## Data for processing
=== Begin Enclosure ===
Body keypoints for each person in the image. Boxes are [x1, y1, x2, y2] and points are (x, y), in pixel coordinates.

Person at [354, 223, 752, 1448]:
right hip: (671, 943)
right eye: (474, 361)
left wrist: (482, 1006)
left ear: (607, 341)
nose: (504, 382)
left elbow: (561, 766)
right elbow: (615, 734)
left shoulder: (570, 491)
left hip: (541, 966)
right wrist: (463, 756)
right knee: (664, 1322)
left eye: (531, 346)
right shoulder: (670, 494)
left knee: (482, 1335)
=== End Enclosure ===
=== Begin Enclosure ===
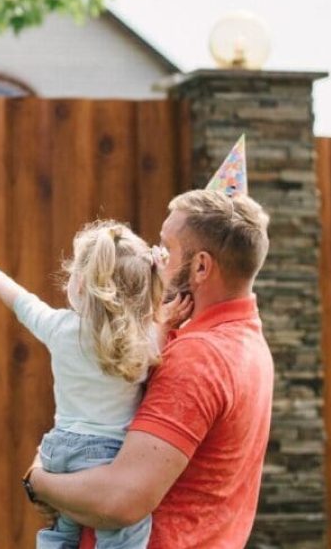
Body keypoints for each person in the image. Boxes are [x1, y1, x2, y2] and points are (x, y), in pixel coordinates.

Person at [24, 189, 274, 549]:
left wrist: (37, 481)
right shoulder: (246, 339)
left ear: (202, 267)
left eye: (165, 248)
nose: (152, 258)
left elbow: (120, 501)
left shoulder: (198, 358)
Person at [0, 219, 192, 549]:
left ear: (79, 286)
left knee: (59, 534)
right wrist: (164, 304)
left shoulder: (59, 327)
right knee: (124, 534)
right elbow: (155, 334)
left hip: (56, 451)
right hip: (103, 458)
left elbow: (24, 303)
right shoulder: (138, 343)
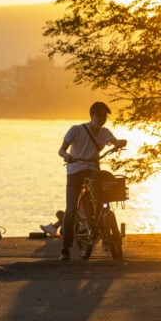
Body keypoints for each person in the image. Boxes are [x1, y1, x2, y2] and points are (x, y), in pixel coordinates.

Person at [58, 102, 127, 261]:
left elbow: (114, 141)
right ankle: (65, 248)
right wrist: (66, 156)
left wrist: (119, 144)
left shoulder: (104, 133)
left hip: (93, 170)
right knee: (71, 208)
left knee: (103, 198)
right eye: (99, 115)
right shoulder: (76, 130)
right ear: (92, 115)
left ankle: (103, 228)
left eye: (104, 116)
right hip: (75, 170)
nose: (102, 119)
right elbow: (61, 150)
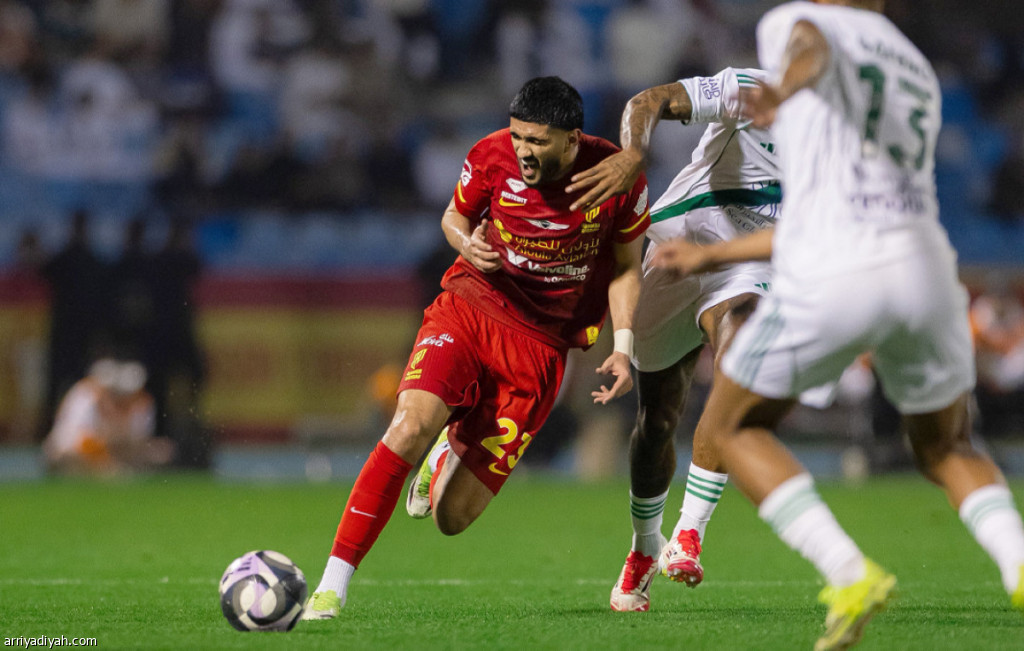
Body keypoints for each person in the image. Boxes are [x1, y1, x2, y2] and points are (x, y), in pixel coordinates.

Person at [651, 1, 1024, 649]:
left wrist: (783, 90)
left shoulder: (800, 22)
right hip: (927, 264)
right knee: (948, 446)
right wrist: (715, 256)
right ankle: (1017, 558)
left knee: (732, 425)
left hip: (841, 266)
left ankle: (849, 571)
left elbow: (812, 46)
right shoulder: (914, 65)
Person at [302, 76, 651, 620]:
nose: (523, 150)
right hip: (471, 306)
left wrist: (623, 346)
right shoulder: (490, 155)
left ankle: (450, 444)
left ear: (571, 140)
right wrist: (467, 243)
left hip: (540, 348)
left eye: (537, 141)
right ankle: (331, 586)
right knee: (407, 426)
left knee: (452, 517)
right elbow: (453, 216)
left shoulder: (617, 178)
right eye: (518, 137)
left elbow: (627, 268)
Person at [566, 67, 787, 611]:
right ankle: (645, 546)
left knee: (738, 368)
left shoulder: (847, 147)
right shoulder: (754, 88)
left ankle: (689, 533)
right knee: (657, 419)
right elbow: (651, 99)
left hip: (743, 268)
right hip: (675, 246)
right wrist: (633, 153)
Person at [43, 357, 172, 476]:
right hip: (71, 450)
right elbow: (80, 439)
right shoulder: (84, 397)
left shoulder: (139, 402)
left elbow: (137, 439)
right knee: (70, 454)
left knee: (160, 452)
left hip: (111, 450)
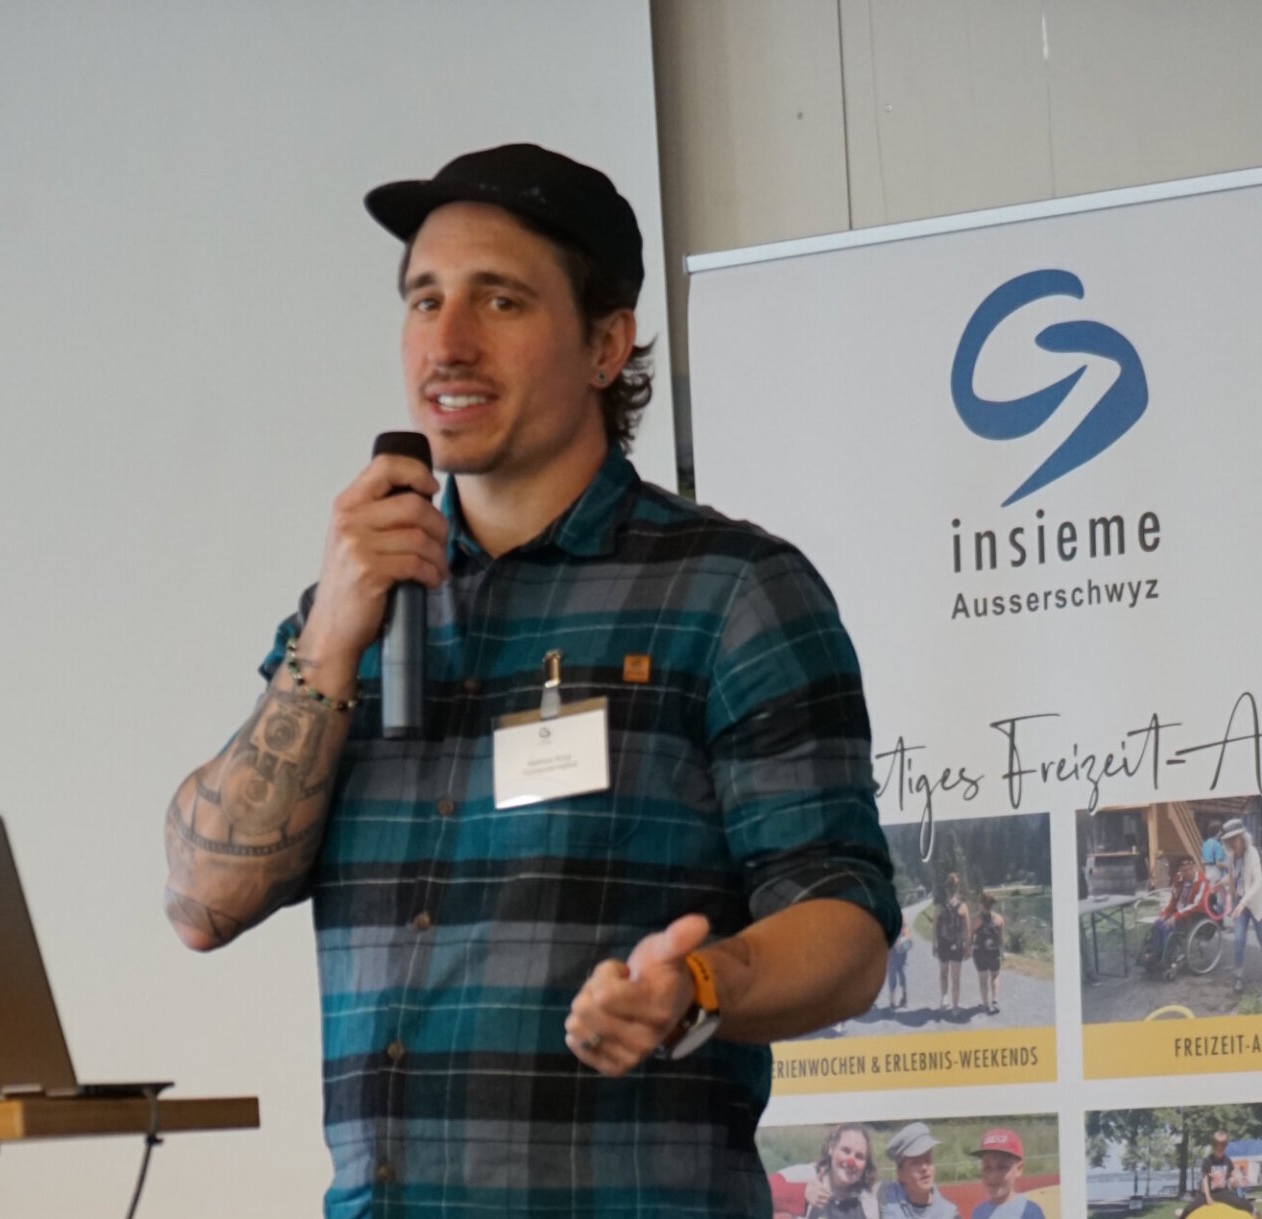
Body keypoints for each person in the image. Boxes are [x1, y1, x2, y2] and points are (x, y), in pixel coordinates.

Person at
=== End Enclosure ===
=== Begin Enclosure ===
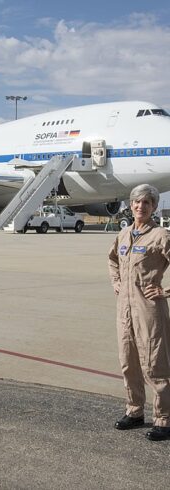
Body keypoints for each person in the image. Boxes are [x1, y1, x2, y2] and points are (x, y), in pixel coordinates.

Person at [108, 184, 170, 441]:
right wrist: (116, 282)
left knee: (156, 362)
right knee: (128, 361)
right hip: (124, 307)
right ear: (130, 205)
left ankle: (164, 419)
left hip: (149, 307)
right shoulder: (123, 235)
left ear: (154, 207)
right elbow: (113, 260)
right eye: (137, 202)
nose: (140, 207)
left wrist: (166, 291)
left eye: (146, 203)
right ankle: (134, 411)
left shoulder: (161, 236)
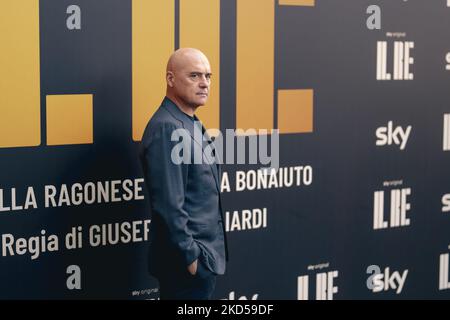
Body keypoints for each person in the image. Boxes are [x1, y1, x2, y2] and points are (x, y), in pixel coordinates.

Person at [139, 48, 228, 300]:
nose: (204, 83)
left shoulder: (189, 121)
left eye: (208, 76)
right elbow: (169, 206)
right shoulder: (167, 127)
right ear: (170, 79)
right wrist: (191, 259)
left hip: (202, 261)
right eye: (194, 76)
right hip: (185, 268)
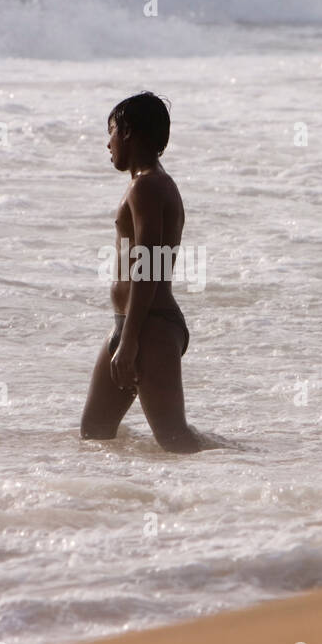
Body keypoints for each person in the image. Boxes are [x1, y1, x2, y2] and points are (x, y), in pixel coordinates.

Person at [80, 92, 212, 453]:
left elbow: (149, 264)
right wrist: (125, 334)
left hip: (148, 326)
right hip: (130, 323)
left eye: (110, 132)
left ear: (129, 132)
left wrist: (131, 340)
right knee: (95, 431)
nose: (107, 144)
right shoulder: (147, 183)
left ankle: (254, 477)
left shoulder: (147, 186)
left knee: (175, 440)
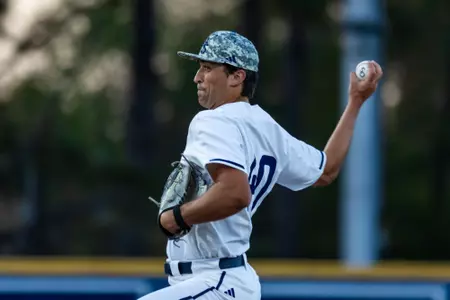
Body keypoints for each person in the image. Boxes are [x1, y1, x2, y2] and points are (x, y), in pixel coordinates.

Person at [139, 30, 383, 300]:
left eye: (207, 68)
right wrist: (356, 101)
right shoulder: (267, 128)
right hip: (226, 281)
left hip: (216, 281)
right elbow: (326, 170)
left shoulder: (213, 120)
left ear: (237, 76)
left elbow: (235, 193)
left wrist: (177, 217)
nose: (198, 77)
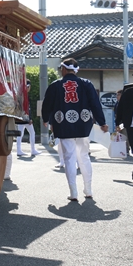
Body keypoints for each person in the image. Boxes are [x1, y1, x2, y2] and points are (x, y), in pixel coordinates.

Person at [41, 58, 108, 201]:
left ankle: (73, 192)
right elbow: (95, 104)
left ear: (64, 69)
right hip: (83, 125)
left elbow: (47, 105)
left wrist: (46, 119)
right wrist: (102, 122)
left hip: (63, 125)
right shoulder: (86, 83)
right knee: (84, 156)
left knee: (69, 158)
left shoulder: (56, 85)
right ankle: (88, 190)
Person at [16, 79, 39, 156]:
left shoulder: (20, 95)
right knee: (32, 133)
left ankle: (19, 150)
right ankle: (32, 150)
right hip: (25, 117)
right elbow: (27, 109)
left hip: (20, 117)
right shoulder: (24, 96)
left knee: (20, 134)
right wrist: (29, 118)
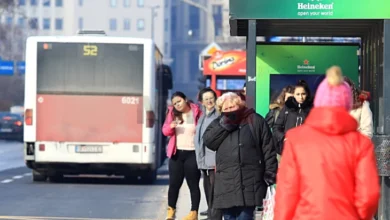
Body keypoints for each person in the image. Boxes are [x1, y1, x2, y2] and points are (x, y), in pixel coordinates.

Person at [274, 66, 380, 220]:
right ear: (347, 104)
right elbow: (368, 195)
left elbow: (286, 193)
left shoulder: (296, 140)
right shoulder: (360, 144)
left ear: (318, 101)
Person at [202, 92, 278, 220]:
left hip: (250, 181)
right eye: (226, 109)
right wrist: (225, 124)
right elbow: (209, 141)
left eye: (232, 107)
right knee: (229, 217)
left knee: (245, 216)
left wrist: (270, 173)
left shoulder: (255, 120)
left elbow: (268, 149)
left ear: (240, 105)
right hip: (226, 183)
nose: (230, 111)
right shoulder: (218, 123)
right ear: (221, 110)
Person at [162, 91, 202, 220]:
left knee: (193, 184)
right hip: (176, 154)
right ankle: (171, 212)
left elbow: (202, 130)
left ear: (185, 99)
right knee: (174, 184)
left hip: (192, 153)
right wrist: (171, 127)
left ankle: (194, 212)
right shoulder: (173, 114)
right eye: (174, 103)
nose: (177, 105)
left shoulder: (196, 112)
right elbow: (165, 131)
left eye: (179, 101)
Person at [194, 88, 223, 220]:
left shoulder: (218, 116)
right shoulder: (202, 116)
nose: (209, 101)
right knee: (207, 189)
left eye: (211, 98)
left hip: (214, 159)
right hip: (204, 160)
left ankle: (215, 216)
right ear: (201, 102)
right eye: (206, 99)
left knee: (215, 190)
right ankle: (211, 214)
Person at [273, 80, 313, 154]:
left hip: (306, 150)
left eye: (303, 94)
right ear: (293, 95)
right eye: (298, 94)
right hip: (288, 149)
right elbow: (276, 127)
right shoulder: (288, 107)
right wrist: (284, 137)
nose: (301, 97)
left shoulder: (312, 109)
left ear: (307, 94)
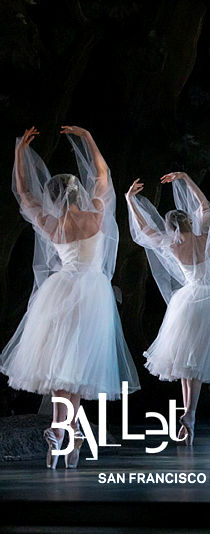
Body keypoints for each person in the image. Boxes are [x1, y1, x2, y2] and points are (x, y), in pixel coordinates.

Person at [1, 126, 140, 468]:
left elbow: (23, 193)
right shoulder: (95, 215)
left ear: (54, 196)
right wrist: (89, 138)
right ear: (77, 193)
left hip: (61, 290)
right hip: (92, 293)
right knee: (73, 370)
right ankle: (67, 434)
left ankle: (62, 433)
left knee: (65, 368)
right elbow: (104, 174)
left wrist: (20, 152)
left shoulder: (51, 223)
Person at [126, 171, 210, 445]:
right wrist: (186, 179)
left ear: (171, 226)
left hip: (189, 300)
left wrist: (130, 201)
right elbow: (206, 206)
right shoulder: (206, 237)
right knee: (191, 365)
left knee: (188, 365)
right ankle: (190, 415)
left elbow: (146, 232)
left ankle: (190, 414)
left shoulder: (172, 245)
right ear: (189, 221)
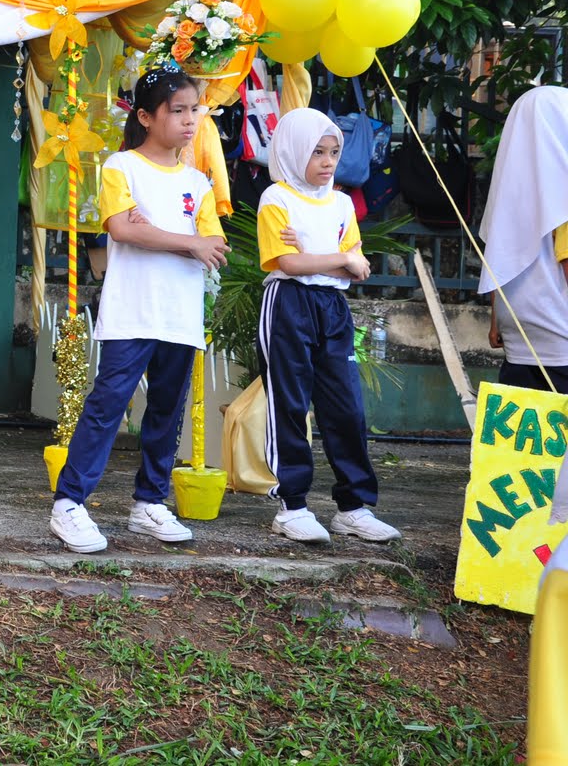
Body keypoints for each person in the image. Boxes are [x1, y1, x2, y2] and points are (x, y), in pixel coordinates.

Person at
=== End Enclosure ===
Please print the lines above word for word, starting at the one with "right eye: (174, 103)" and ending at the one with "left shoulder: (51, 223)", both included, and without any picture.

## Answer area
right eye: (174, 103)
nose: (177, 105)
left shoulder: (196, 112)
right elbow: (165, 131)
left eye: (179, 101)
Person at [194, 88, 223, 220]:
left shoulder: (218, 116)
right shoulder: (202, 116)
nose: (209, 101)
right knee: (207, 189)
left eye: (211, 98)
left hip: (214, 159)
right hip: (204, 160)
left ankle: (215, 216)
right ear: (201, 102)
right eye: (206, 99)
left knee: (215, 190)
right ankle: (211, 214)
Person at [273, 80, 313, 154]:
left hip: (306, 150)
left eye: (303, 94)
right ear: (293, 95)
right eye: (298, 94)
right hip: (288, 149)
right elbow: (276, 127)
right shoulder: (288, 107)
right wrist: (284, 137)
nose: (301, 97)
left shoulder: (312, 109)
left ear: (307, 94)
Body keypoints for each person in the image. Boxes are [x1, y1, x2, y2] and points are (x, y), in pixel coordinates.

Person at [1, 126, 140, 468]:
left elbow: (23, 193)
right shoulder: (95, 215)
left ear: (54, 196)
right wrist: (89, 138)
right ear: (77, 193)
left hip: (61, 290)
right hip: (92, 293)
right knee: (73, 370)
right ankle: (67, 434)
left ankle: (62, 433)
left knee: (65, 368)
right elbow: (104, 174)
left wrist: (20, 152)
left shoulder: (51, 223)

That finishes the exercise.